Re: [PATCH] cpuidle-haltpoll: Enable kvm guest polling when dedicated physical CPUs are available

From: Wanpeng Li <kernellwp@gmail.com>
To: Marcelo Tosatti <mtosatti@redhat.com>
Cc: "Paolo Bonzini" <pbonzini@redhat.com>,
	"Rafael J. Wysocki" <rafael.j.wysocki@intel.com>,
	LKML <linux-kernel@vger.kernel.org>, kvm <kvm@vger.kernel.org>,
	"Radim Krčmář" <rkrcmar@redhat.com>,
	"Linux PM" <linux-pm@vger.kernel.org>,
	"Michael S. Tsirkin" <mst@redhat.com>
Subject: Re: [PATCH] cpuidle-haltpoll: Enable kvm guest polling when dedicated physical CPUs are available
Date: Tue, 27 Aug 2019 08:43:13 +0800	[thread overview]
Message-ID: <CANRm+Cx0+V67Ek7FhSs61ZqZL3MgV88Wdy17Q6UA369RH7=dgQ@mail.gmail.com> (raw)
In-Reply-To: <20190826204045.GA24697@amt.cnet>

Cc Michael S. Tsirkin,
On Tue, 27 Aug 2019 at 04:42, Marcelo Tosatti <mtosatti@redhat.com> wrote:
>
> On Tue, Aug 13, 2019 at 08:55:29AM +0800, Wanpeng Li wrote:
> > On Sun, 4 Aug 2019 at 04:21, Marcelo Tosatti <mtosatti@redhat.com> wrote:
> > >
> > > On Thu, Aug 01, 2019 at 06:54:49PM +0200, Paolo Bonzini wrote:
> > > > On 01/08/19 18:51, Rafael J. Wysocki wrote:
> > > > > On 8/1/2019 9:06 AM, Wanpeng Li wrote:
> > > > >> From: Wanpeng Li <wanpengli@tencent.com>
> > > > >>
> > > > >> The downside of guest side polling is that polling is performed even
> > > > >> with other runnable tasks in the host.

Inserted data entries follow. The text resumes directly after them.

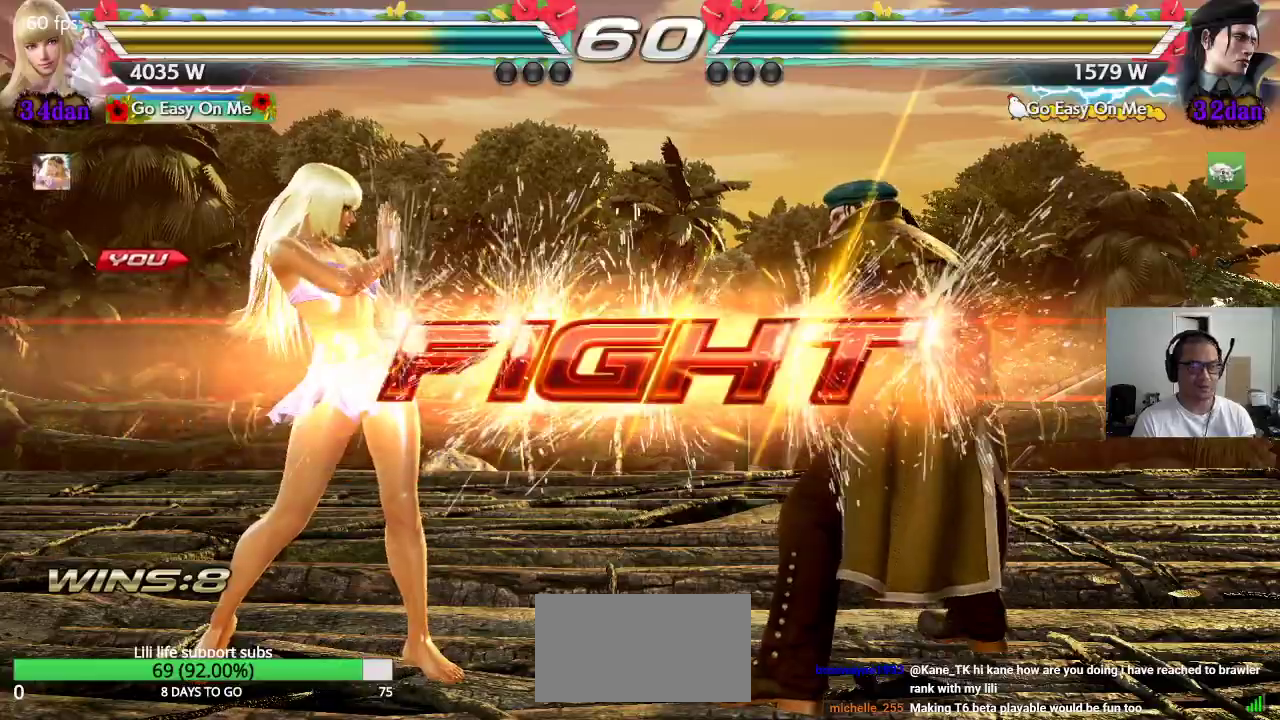
Gameplay with a controller (arcade stick); each line is a JSON object with the inputs held at the frame after it. "events" lists button and stick changes between this image and that frame as [ms after this image, input, new state], when the widget could be followed in between. Not read: L3 R3.
{"buttons": ["SQUARE"], "left_stick": "right", "events": [[100, "CROSS", "up"], [167, "TRIANGLE", "up"], [183, "SQUARE", "up"], [283, "left_stick", "right"], [400, "SQUARE", "down"]]}
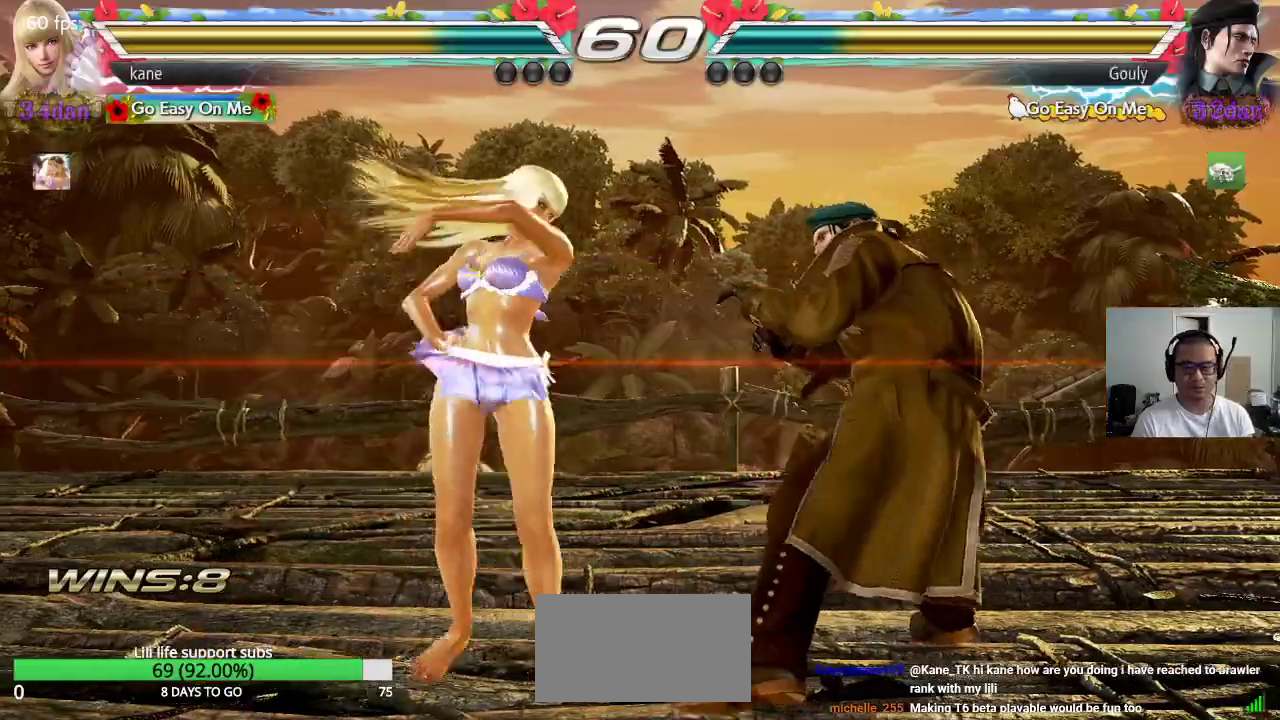
{"buttons": [], "left_stick": "left", "events": [[100, "SQUARE", "up"], [117, "left_stick", "center"], [250, "left_stick", "left"], [317, "left_stick", "center"], [367, "left_stick", "left"]]}
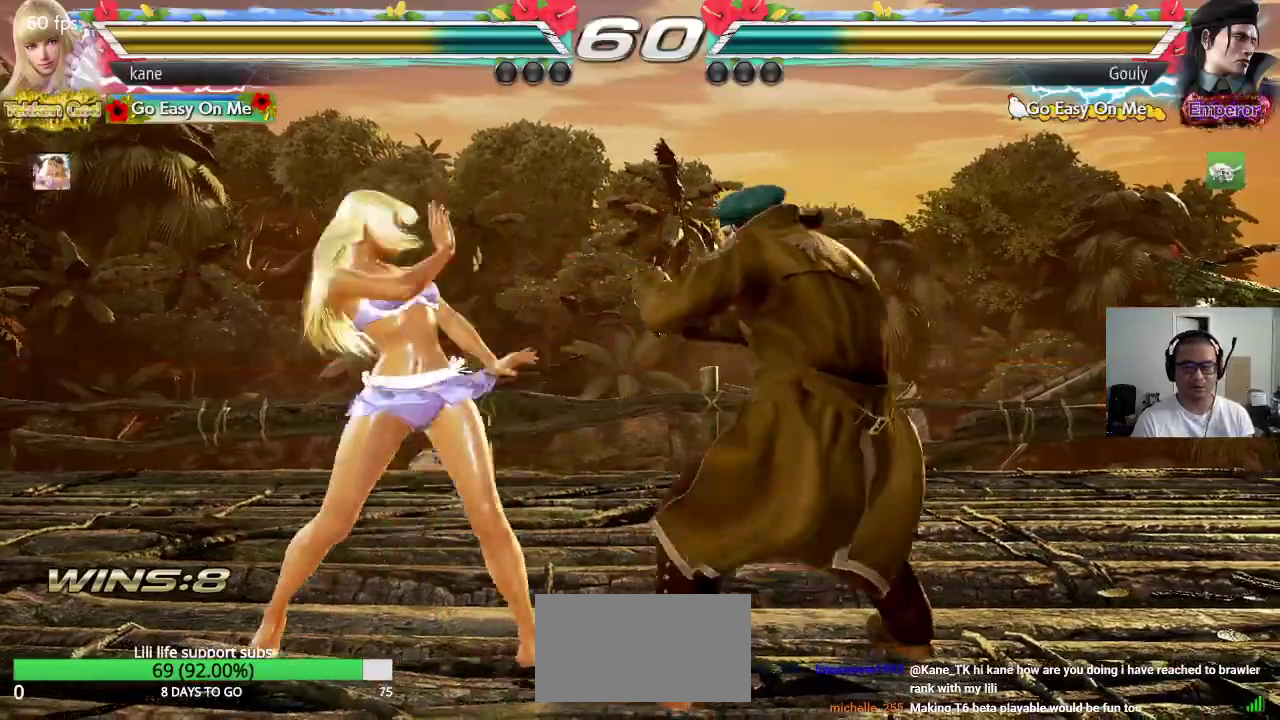
{"buttons": [], "left_stick": "left", "events": [[200, "left_stick", "center"], [250, "left_stick", "left"]]}
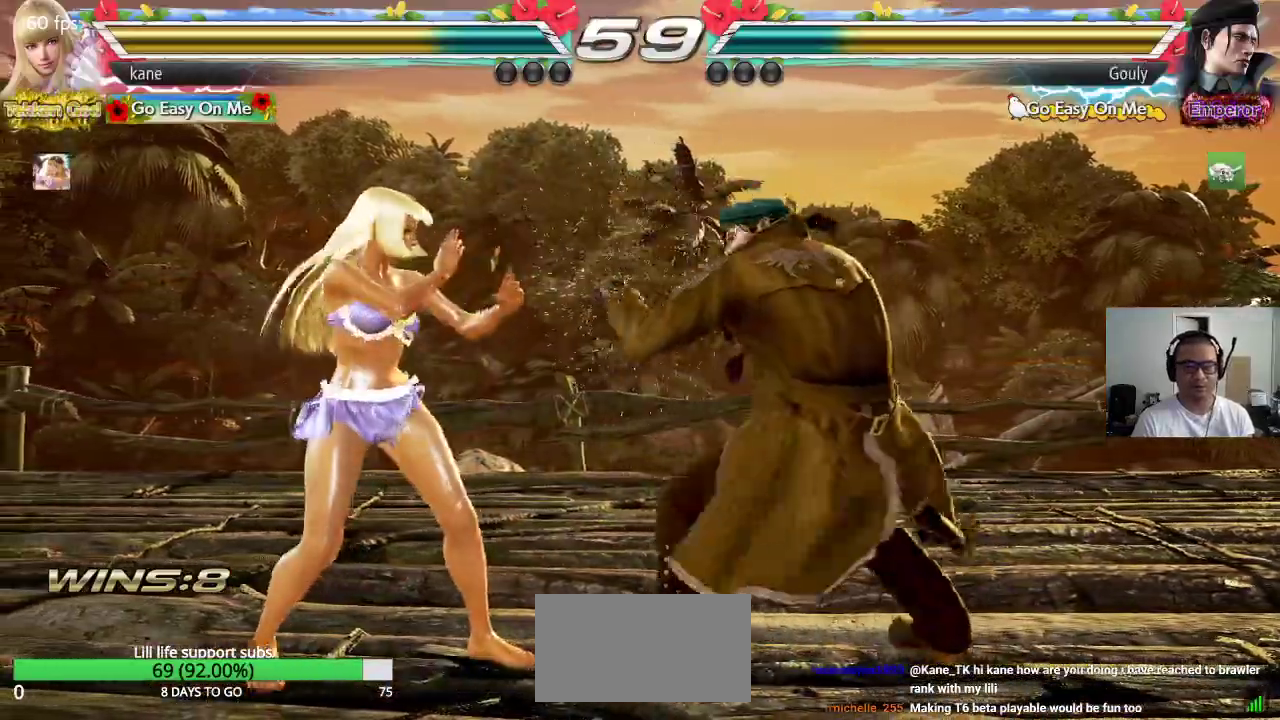
{"buttons": [], "left_stick": "left", "events": [[17, "left_stick", "down-left"], [500, "left_stick", "left"]]}
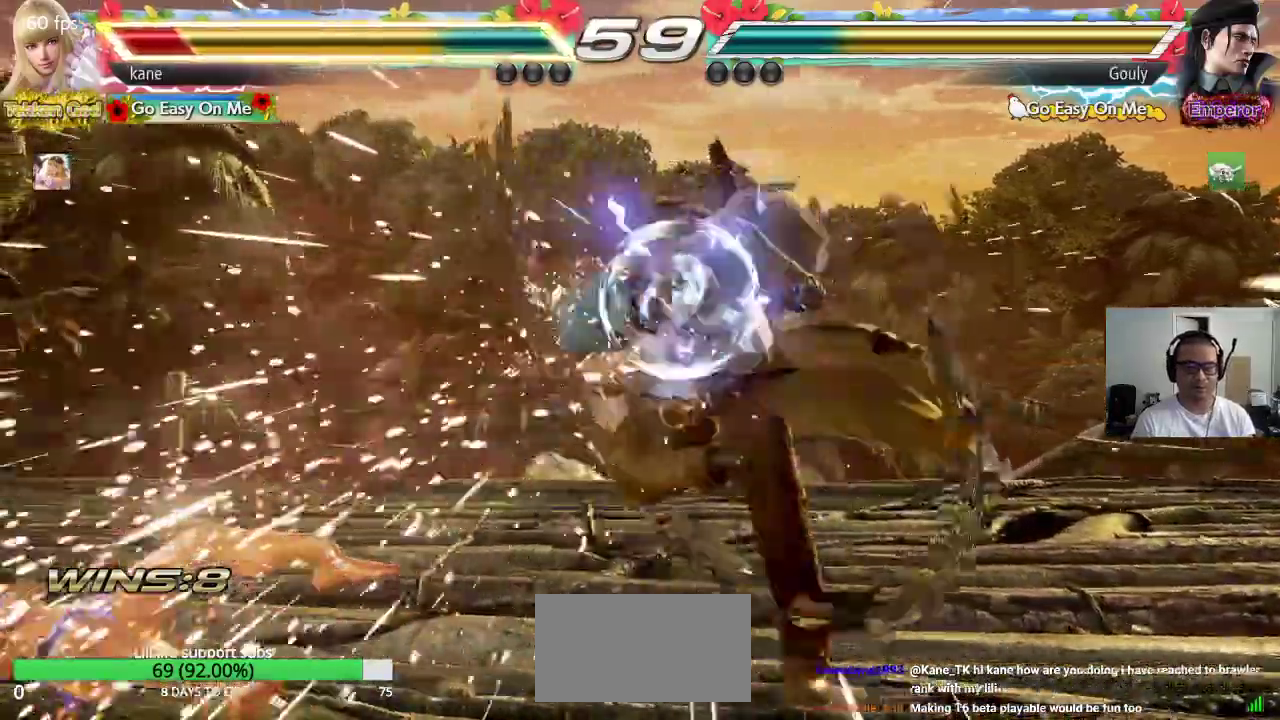
{"buttons": [], "left_stick": "left", "events": []}
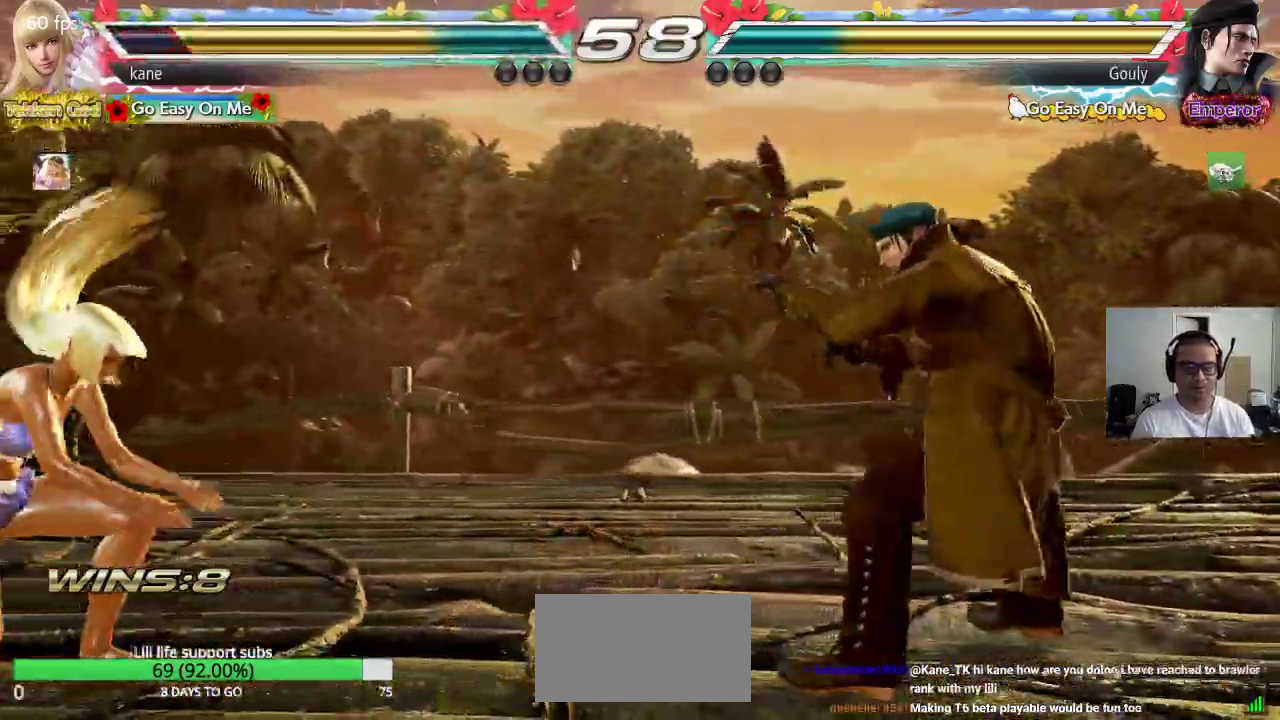
{"buttons": [], "left_stick": "down-right", "events": [[50, "left_stick", "center"], [117, "left_stick", "left"], [200, "left_stick", "center"], [250, "left_stick", "left"], [450, "left_stick", "down"], [500, "left_stick", "down-right"]]}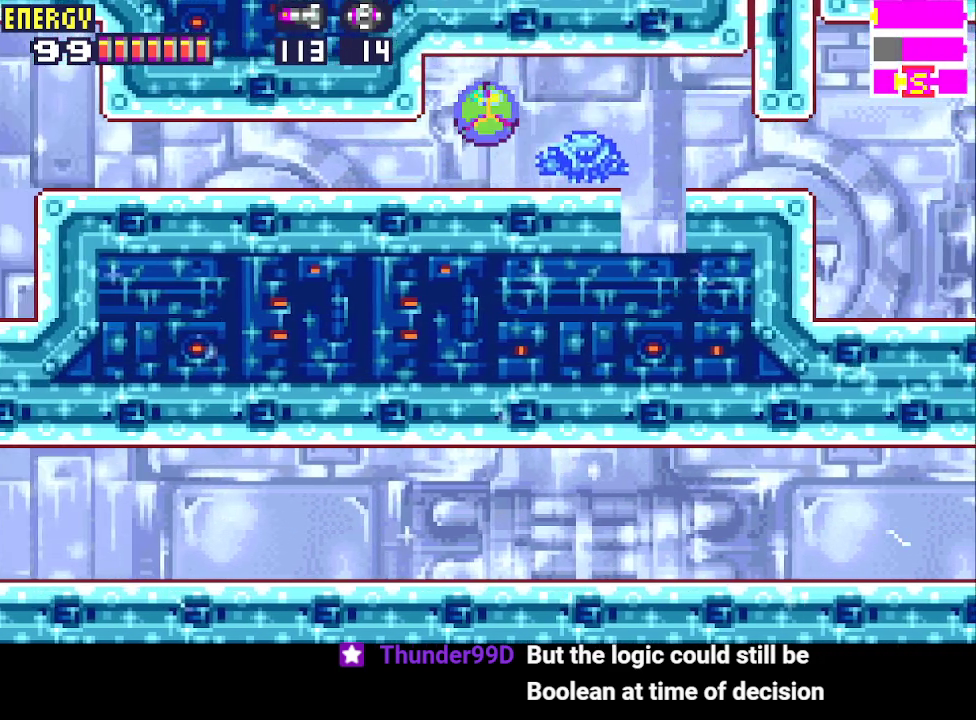
Gameplay with a controller (PlayStation layout); each line is a JSON object with the inputs held at the frame after it. "events" lists button and stick changes between this image and that frame as [ms after this image, input, new state], when the widget could be followed in between. Not read: L3 R3 left_stick right_stick.
{"buttons": ["DPAD_LEFT"], "events": []}
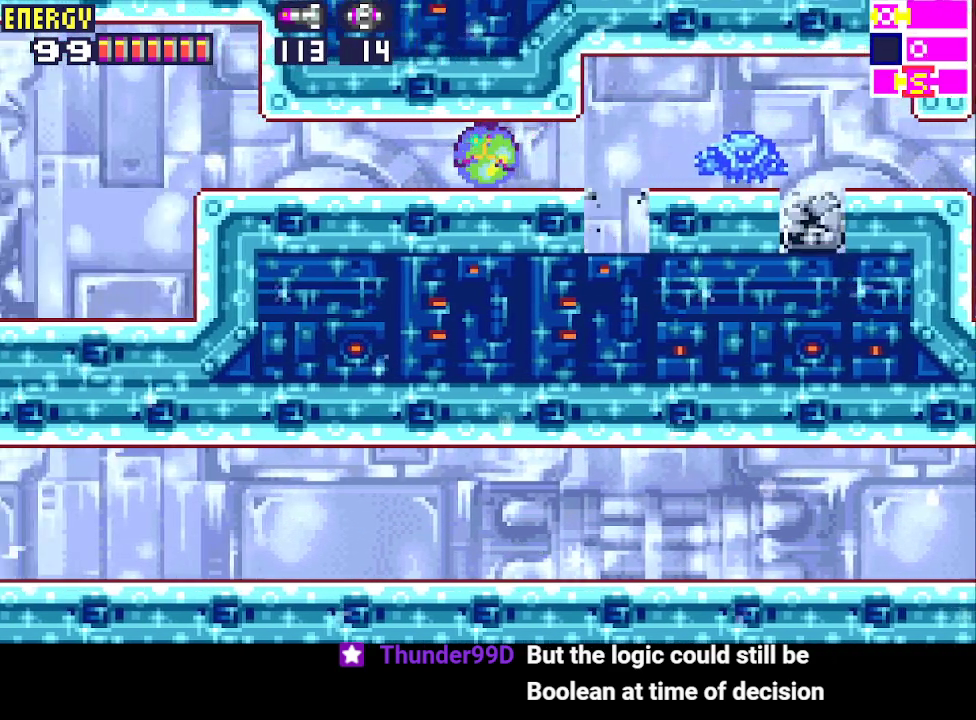
{"buttons": ["CIRCLE", "DPAD_LEFT"], "events": [[400, "CIRCLE", "down"]]}
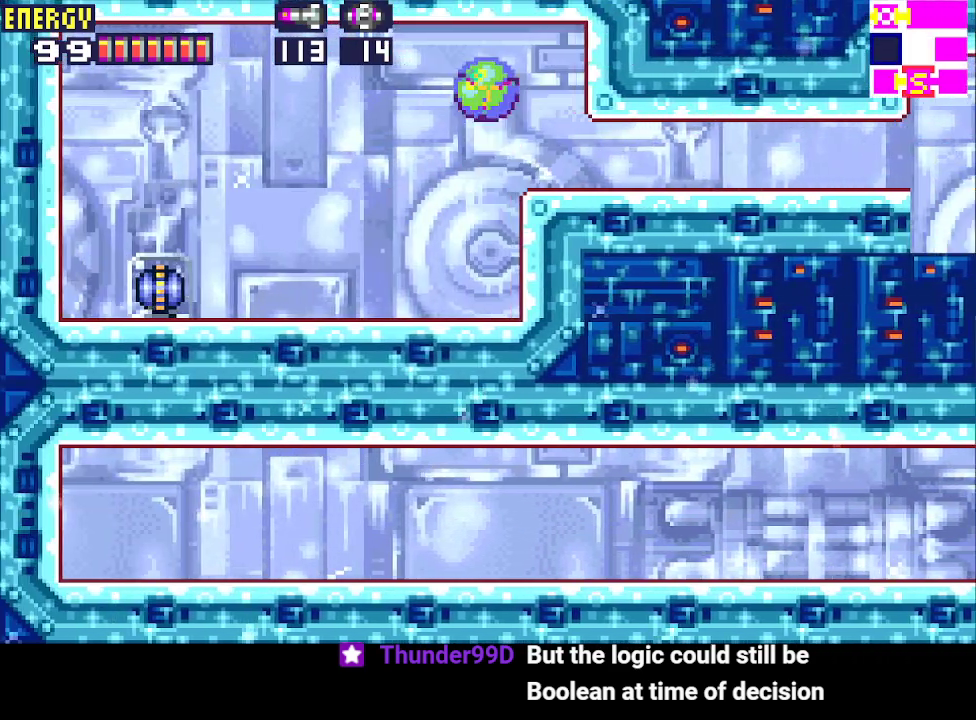
{"buttons": ["DPAD_UP", "DPAD_LEFT"], "events": [[67, "CIRCLE", "up"], [367, "DPAD_UP", "down"]]}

However, even if poll in kvm
> > > > >> can aware whether or not other runnable tasks in the same pCPU, it
> > > > >> can still incur extra overhead in over-subscribe scenario. Now we can
> > > > >> just enable guest polling when dedicated pCPUs are available.
> > > > >>
> > > > >> Cc: Rafael J. Wysocki <rafael.j.wysocki@intel.com>
> > > > >> Cc: Paolo Bonzini <pbonzini@redhat.com>
> > > > >> Cc: Radim Krčmář <rkrcmar@redhat.com>
> > > > >> Cc: Marcelo Tosatti <mtosatti@redhat.com>
> > > > >> Signed-off-by: Wanpeng Li <wanpengli@tencent.com>
> > > > >
> > > > > Paolo, Marcelo, any comments?
> > > >
> > > > Yes, it's a good idea.
> > > >
> > > > Acked-by: Paolo Bonzini <pbonzini@redhat.com>
> > > >
> > > > Paolo
> > >
> >
> > Hi Marcelo,
> >
> > Sorry for the late response.
> >
> > > I think KVM_HINTS_REALTIME is being abused somewhat.
> > > It has no clear meaning and used in different locations
> > > for different purposes.
> >
> > ================== ============ =================================
> > KVM_HINTS_REALTIME 0                      guest checks this feature bit to
> >
> > determine that vCPUs are never
> >
> > preempted for an unlimited time
>
> Unlimited time means infinite time, or unlimited time means
> 10s ? 1s ?

The former one I think. There is a discussion here
https://lkml.org/lkml/2018/5/17/612

>
> The previous definition was much better IMO: HINTS_DEDICATED.
>
>
> > allowing optimizations
> > ================== ============ =================================
> >
> > Now it disables pv queued spinlock,
>
> OK.
>
> > pv tlb shootdown,
>
> OK.
>
> > pv sched yield
>
> "The idea is from Xen, when sending a call-function IPI-many to vCPUs,
> yield if any of the IPI target vCPUs was preempted. 17% performance
> increasement of ebizzy benchmark can be observed in an over-subscribe
> environment. (w/ kvm-pv-tlb disabled, testing TLB flush call-function
> IPI-many since call-function is not easy to be trigged by userspace
> workload)."
>
> This can probably hurt if vcpus are rarely preempted.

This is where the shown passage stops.